Il y a quelques
jours, j’avais la farouche ambition de vous parler de Rémi Fraisse. Et pas
n’importe comment : je dois avoir plus d’une vingtaine de coupures de
journaux rien que sur cette affaire, spécialement pour cet article !
Seulement voilà, il y a deux jours, mon rédac’ en chef est venu me voir avec un
air désolé et m’a fait le coup du « Tu sais… Faudrait que tu fasses des
articles un peu plus drôles sur le blog… Moins politiques aussi… Enfin moins
sérieux quoi ! »
Bref, je suis censée être drôle. Là c’est le moment où je
lève les yeux sur les sujets d’actualité, et tout ce que je vois c’est
« Ebola », « Jouyet-Fillon », « remise en route du
Japon »… Et si on s’arrêtait là ? Ce qui est sûr, c’est que si je
veux être drôle et éviter la politique, ce n’est pas dans l’actualité que je
vais devoir piocher ! Alors expliquez-moi de quoi je vais bien devoir
parler hein ? C’est vrai, je n’ai même pas l’habitude d’écrire des
articles hilarants ! Et puis comment est-ce que vous voulez être drôle
quand même les clowns deviennent la plus grande menace de la France ? (Sauf que je
ne vais pas vous parler de clowns méchants maintenant, puisqu’il est déjà prévu
qu’on vous en fasse le récit dans le prochain journal papier).
Du coup, j’ai essayé de me renseigner un peu autour de moi.
La fameuse question qui tue : Comment être drôle ? Mon petit frère
m’a regardé avec un air innocent et m’a répondu « pour être drôle, je
crois qu’il faut avoir ma tête. » Bref. De l’autre côté mes amies se sont
lancées dans un discours philo-pathétique du style « Alors faut être
naturel, ouais ouais, et puis ne pas se mettre de limites, enfin ne pas se
prendre la tête quoi, t’vois ? Bref, just be you, quoi !
» Je vois oui.
Mais ma réponse préférée, ça a été celle de Laurent Gilles dans : Mauvaises Nouvelles :
-T’es pas drôle aujourd’hui.
-Tu sais, on peut pas être drôle tous les jours.
-Ah bon… Et pourquoi ?
-J’sais pas.
-On a qu’à jouer à être drôle.
-ça va pas être facile.
-Il suffit de pas être triste.
-Toi, t’es vraiment drôle.

• **Consigne**
Pour chaque affirmation, dites par oui ou non si l’extrait l’appuie, et citez mot pour mot le passage qui tranche : (a) le rédac’ en chef demande des articles moins politiques ; (b) le petit frère conseille d’être naturel ; (c) les clowns méchants sont le sujet de l’extrait. Le listing n’a aucun rôle dans cet exercice.

• **Extraits de données**
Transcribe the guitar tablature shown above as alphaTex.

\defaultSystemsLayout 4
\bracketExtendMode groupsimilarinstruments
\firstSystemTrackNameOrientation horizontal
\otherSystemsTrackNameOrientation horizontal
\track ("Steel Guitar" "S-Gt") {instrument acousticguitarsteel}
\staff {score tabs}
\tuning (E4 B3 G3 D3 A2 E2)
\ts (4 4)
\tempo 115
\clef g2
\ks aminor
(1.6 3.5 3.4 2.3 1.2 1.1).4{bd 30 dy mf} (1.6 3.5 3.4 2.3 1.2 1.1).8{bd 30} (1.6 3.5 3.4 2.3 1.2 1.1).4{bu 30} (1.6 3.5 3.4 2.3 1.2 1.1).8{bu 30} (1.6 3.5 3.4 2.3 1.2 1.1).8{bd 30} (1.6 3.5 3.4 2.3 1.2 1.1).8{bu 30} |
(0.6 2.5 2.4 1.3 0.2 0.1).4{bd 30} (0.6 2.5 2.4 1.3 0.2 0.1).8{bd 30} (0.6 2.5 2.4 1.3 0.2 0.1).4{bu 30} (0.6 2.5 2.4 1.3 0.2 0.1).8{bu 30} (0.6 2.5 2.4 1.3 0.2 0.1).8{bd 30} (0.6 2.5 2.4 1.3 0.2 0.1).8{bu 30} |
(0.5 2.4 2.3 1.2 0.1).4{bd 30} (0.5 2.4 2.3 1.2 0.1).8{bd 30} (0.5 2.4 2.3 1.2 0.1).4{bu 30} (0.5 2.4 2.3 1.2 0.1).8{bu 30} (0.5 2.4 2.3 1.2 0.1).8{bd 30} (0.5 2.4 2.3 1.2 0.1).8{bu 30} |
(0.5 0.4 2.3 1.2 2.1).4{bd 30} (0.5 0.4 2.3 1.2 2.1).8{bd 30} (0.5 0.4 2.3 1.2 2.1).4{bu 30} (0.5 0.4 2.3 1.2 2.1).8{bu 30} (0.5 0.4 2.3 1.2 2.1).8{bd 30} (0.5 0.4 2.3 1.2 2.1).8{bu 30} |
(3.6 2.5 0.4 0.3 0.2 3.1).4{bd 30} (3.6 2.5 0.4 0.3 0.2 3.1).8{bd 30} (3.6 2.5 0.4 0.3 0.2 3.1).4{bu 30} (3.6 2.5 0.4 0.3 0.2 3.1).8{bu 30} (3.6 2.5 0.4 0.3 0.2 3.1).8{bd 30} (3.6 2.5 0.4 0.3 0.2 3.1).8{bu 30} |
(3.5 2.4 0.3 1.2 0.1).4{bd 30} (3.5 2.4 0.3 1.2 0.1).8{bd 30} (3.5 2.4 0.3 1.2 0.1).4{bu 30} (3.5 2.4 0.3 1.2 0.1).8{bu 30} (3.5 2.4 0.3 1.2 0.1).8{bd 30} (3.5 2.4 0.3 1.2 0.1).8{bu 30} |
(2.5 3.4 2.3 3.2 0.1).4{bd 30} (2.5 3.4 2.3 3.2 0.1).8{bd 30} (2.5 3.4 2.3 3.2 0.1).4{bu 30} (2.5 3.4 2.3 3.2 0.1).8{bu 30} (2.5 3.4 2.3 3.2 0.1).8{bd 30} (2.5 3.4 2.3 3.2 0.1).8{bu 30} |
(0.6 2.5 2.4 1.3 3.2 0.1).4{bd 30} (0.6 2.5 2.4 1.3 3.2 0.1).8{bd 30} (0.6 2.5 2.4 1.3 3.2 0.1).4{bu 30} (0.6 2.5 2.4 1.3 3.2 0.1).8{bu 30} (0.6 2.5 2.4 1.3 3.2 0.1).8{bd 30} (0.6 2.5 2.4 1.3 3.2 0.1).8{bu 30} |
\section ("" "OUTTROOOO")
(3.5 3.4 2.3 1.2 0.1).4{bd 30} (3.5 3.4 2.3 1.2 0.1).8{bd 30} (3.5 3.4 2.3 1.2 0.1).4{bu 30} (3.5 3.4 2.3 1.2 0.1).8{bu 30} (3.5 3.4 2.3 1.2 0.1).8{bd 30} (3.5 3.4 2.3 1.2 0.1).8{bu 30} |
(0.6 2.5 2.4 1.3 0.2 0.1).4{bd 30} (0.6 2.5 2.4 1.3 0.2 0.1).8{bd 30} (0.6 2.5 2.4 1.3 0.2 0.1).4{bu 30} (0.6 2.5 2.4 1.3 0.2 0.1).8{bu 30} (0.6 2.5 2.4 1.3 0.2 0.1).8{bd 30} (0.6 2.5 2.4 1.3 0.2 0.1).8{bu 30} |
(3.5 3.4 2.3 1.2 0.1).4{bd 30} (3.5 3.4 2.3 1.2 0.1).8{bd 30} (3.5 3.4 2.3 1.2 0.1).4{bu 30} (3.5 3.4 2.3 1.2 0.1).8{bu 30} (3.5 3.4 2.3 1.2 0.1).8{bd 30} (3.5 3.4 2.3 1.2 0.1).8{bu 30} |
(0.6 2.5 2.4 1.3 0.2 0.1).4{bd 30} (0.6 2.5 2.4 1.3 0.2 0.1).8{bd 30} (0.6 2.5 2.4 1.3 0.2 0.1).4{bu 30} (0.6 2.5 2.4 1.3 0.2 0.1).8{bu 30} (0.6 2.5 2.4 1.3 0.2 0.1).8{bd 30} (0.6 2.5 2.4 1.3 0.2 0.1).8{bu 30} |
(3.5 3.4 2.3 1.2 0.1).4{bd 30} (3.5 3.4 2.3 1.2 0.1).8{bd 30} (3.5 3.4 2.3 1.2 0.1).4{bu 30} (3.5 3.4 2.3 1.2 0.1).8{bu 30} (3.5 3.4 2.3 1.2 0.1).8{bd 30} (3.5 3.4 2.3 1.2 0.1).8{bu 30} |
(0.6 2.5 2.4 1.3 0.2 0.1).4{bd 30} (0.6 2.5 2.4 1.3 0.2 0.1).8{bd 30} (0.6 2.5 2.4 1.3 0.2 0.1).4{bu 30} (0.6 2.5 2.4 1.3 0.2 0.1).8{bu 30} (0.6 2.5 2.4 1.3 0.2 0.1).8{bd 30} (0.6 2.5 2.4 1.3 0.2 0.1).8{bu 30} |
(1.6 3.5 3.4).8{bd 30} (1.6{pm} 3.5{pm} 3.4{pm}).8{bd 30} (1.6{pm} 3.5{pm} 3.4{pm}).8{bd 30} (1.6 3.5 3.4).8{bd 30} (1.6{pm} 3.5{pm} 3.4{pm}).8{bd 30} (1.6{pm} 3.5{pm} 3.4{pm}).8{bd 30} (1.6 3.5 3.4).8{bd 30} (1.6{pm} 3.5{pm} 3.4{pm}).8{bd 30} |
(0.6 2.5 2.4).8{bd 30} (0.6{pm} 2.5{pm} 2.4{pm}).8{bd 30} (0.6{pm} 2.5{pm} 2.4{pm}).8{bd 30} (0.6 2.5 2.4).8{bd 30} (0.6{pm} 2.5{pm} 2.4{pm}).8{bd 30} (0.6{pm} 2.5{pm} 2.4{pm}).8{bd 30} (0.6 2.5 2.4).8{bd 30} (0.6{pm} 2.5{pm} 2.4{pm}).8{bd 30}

• **Réponse**
(a) Oui : « Moins politiques aussi… »
(b) Non : « pour être drôle, je crois qu’il faut avoir ma tête. »
(c) Non : « je ne vais pas vous parler de clowns méchants maintenant »